- **Aim of the task**
All of the records below need to be copied exactly.

- **Stored records**
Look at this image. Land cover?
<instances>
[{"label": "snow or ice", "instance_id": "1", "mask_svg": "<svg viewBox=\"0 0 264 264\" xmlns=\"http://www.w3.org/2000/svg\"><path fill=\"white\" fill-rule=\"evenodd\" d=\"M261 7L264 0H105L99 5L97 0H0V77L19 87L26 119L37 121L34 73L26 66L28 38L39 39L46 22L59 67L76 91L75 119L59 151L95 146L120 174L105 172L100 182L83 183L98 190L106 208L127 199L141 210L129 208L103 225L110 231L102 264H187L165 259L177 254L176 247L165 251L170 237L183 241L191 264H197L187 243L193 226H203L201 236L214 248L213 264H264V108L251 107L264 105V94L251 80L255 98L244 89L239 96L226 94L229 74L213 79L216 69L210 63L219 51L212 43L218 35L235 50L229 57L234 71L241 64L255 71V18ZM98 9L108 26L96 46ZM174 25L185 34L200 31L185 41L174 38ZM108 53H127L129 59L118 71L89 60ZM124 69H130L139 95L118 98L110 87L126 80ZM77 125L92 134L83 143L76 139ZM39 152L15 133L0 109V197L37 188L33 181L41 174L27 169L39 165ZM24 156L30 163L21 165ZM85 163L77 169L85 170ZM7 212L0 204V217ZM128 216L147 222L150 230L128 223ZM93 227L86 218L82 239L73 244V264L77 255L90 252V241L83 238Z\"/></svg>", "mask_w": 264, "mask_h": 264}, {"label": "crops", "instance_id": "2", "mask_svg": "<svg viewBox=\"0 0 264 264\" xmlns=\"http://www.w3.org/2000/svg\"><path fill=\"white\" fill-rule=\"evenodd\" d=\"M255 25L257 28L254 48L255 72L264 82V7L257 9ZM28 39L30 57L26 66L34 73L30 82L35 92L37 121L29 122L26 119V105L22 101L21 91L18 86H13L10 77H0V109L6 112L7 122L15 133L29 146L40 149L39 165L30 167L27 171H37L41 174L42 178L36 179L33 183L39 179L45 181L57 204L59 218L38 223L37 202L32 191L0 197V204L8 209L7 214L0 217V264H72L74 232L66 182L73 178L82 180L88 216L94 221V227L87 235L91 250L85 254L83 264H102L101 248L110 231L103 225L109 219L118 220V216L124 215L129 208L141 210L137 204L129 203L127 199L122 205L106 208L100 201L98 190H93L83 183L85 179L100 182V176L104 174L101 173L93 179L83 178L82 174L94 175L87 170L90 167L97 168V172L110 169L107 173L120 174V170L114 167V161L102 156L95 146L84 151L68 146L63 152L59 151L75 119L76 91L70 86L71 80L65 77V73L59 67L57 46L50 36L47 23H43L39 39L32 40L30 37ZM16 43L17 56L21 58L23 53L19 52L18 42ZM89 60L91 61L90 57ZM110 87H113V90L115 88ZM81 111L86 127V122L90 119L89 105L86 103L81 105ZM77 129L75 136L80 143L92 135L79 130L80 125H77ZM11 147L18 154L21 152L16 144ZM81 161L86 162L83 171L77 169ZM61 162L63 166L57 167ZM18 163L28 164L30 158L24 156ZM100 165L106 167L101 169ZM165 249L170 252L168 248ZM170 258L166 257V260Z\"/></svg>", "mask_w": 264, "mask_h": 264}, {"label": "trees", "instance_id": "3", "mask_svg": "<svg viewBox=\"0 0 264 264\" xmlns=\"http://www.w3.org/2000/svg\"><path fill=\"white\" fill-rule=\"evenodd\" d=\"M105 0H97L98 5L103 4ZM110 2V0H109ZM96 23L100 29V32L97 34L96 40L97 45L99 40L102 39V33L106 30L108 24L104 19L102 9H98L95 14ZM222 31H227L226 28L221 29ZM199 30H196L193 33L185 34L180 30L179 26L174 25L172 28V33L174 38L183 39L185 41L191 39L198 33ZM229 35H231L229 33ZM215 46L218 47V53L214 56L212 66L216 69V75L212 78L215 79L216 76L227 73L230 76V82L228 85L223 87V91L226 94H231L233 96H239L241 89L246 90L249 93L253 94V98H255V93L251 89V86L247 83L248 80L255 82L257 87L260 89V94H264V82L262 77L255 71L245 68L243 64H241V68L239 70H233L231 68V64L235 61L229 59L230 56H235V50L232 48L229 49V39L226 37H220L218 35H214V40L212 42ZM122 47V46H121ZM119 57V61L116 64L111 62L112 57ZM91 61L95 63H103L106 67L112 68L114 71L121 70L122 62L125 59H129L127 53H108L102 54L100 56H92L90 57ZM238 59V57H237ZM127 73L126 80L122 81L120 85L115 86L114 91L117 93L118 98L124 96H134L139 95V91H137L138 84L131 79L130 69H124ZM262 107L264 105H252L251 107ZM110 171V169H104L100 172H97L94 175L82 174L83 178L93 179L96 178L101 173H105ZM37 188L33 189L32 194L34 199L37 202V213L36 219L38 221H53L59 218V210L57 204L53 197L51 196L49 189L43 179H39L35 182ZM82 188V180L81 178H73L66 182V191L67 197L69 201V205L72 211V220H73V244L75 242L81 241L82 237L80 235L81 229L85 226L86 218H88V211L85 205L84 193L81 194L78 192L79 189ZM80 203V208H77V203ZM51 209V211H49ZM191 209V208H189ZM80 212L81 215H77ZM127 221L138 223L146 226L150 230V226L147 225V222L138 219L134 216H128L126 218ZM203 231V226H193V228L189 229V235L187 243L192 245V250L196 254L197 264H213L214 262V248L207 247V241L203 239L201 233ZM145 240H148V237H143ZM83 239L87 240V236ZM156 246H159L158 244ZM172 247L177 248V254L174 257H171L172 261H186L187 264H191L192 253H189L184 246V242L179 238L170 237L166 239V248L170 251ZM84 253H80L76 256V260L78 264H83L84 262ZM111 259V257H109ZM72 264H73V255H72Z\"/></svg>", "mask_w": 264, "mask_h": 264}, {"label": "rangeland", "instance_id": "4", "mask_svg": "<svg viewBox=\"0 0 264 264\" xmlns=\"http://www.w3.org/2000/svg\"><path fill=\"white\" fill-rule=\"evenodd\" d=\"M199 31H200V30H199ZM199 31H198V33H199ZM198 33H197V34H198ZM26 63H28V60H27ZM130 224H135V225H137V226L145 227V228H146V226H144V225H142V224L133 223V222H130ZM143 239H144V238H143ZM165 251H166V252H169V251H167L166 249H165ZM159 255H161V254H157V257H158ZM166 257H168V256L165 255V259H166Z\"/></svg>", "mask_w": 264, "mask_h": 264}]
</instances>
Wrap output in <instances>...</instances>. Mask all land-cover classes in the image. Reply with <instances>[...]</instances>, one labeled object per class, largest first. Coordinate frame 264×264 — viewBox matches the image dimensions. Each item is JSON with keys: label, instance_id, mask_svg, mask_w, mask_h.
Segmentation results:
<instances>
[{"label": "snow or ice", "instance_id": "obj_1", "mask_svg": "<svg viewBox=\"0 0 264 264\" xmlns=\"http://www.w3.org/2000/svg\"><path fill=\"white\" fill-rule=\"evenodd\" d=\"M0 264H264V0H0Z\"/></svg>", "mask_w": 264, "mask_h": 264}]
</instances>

- **Result**
Look at this image. Land cover?
<instances>
[{"label": "snow or ice", "instance_id": "1", "mask_svg": "<svg viewBox=\"0 0 264 264\" xmlns=\"http://www.w3.org/2000/svg\"><path fill=\"white\" fill-rule=\"evenodd\" d=\"M261 7L264 0H105L99 5L97 0H0V77L19 87L26 119L37 121L34 73L26 66L28 38L39 39L46 22L59 67L76 91L75 119L59 151L95 146L120 174L105 172L100 182L83 183L98 190L106 208L127 199L141 210L129 208L103 225L110 231L102 264H187L165 259L177 254L176 247L165 251L170 237L183 241L191 264H197L187 243L193 226H203L201 236L214 248L213 264H264V108L251 107L264 105V94L251 80L255 98L244 89L239 96L226 94L229 74L213 79L216 69L210 63L219 51L212 43L218 35L235 50L229 57L234 71L241 64L255 71V18ZM98 9L108 26L96 46ZM174 25L185 34L200 31L185 41L174 38ZM108 53H127L129 59L118 71L89 60ZM124 69H130L139 95L118 98L110 87L126 80ZM77 125L92 134L83 143L76 139ZM39 152L15 133L0 109V197L37 188L33 181L41 174L27 169L39 165ZM24 156L30 163L21 165ZM85 163L77 169L85 170ZM7 212L0 204V217ZM128 216L147 222L150 230L128 223ZM93 227L86 218L82 239L73 244V264L77 255L90 252V241L83 238Z\"/></svg>", "mask_w": 264, "mask_h": 264}, {"label": "crops", "instance_id": "2", "mask_svg": "<svg viewBox=\"0 0 264 264\" xmlns=\"http://www.w3.org/2000/svg\"><path fill=\"white\" fill-rule=\"evenodd\" d=\"M255 25L257 28L254 48L255 72L264 82V7L257 9ZM28 39L30 57L26 66L34 73L30 82L35 92L37 121L29 122L26 119V105L22 101L21 91L18 86H13L10 77H0V109L6 112L7 122L15 133L29 146L40 149L39 165L30 167L27 171H37L41 174L42 178L36 179L33 183L39 179L45 181L57 204L59 218L38 223L37 202L32 191L0 197V204L8 209L7 214L0 217V264H72L74 232L66 182L73 178L82 180L88 216L94 221V227L87 235L91 250L85 254L83 264H102L101 248L110 231L103 225L109 219L118 220V216L124 215L129 208L141 210L137 204L129 203L127 199L122 205L106 208L100 201L98 190H93L83 183L85 179L100 182V176L104 174L101 173L93 179L83 178L82 174L94 175L87 170L90 167L97 168V172L110 169L107 173L120 174V170L114 167V161L102 156L95 146L84 151L68 146L63 152L59 151L75 119L76 91L70 86L71 80L65 77V73L59 67L57 46L50 36L47 23H43L39 39L32 40L30 37ZM16 43L17 56L21 58L23 53L19 52L18 42ZM89 60L91 61L90 57ZM110 87H113V90L115 88ZM81 111L86 127V122L90 119L89 105L86 103L81 105ZM77 129L75 136L80 143L92 135L79 130L80 125H77ZM11 147L18 154L21 152L16 144ZM81 161L86 162L83 171L77 169ZM61 162L63 166L57 167ZM18 163L28 164L30 158L24 156ZM100 165L106 167L101 169ZM165 249L170 252L168 248ZM170 258L166 257V260Z\"/></svg>", "mask_w": 264, "mask_h": 264}, {"label": "trees", "instance_id": "3", "mask_svg": "<svg viewBox=\"0 0 264 264\" xmlns=\"http://www.w3.org/2000/svg\"><path fill=\"white\" fill-rule=\"evenodd\" d=\"M105 0H97L98 5L103 4ZM110 2V0H109ZM96 23L100 29V32L97 34L96 40L97 45L99 40L102 39V33L106 30L108 24L104 19L102 9H98L95 14ZM222 31H227L226 28L221 29ZM199 30H196L193 33L185 34L180 30L179 26L174 25L172 28V33L174 38L183 39L185 41L191 39L198 33ZM229 35H231L229 33ZM215 46L218 47V53L214 56L212 66L216 69V75L212 78L215 79L216 76L227 73L230 76V82L228 85L223 87V91L226 94H231L233 96H239L241 89L246 90L249 93L253 94V98H255V93L251 89V86L247 83L248 80L255 82L257 87L260 89V94H264V82L262 77L255 71L245 68L243 64H241V68L239 70H233L231 68V64L235 61L229 59L230 56H235V50L232 48L229 49V39L226 37H220L218 35H214V40L212 42ZM122 47V46H121ZM119 57V61L116 64L111 62L112 57ZM91 61L95 63H103L106 67L112 68L114 71L121 70L122 62L125 59H129L127 53H108L102 54L100 56H92L90 57ZM238 59V57H237ZM127 73L126 80L122 81L120 85L115 86L114 91L117 93L118 98L124 96H134L139 95V91H137L138 84L131 79L130 69H124ZM262 107L264 105H252L251 107ZM110 171V169H104L100 172H97L94 175L82 174L83 178L93 179L96 178L101 173H105ZM37 188L33 189L32 194L34 199L37 202V213L36 219L38 221H53L59 218V210L57 204L53 197L51 196L49 189L43 179H39L35 182ZM82 188V180L81 178H73L66 182V191L67 197L69 201V205L72 211V220H73V244L75 242L81 241L82 237L80 235L81 229L85 226L86 218H88V211L85 205L84 193L81 194L78 192L79 189ZM80 203V208H77V203ZM51 209V211H49ZM191 209V208H189ZM80 212L81 215H77ZM127 221L138 223L146 226L150 230V226L147 225V222L138 219L134 216H128L126 218ZM203 231V226H193V228L189 229V235L187 243L192 245V250L196 254L197 264H213L214 262V248L207 247V241L203 239L201 233ZM145 240H148V237H143ZM83 239L87 240V236ZM156 246H159L158 244ZM172 247L177 248V254L174 257H171L172 261H186L187 264H191L192 253H189L184 246V242L179 238L170 237L166 239V248L170 251ZM84 253H80L76 256V260L78 264H83L84 262ZM111 259V257H109ZM72 264H73V255H72Z\"/></svg>", "mask_w": 264, "mask_h": 264}, {"label": "rangeland", "instance_id": "4", "mask_svg": "<svg viewBox=\"0 0 264 264\" xmlns=\"http://www.w3.org/2000/svg\"><path fill=\"white\" fill-rule=\"evenodd\" d=\"M199 31H200V30H199ZM199 31H198V33H199ZM198 33H197V34H198ZM26 63H28V60H27ZM130 224H135V225H137V226L145 227V228H146V226H144V225H142V224L133 223V222H130ZM143 239H144V238H143ZM165 251H166V252H169V251H167L166 249H165ZM159 255H161V254H157V257H158ZM166 257H168V256L165 255V259H166Z\"/></svg>", "mask_w": 264, "mask_h": 264}]
</instances>
Wrap output in <instances>...</instances>. Mask all land-cover classes in the image. Reply with <instances>[...]</instances>, one labeled object per class, largest first. Coordinate frame 264×264 — viewBox matches the image dimensions. Each item is JSON with keys: label, instance_id, mask_svg, mask_w, mask_h.
Segmentation results:
<instances>
[{"label": "snow or ice", "instance_id": "obj_1", "mask_svg": "<svg viewBox=\"0 0 264 264\" xmlns=\"http://www.w3.org/2000/svg\"><path fill=\"white\" fill-rule=\"evenodd\" d=\"M0 264H264V0H0Z\"/></svg>", "mask_w": 264, "mask_h": 264}]
</instances>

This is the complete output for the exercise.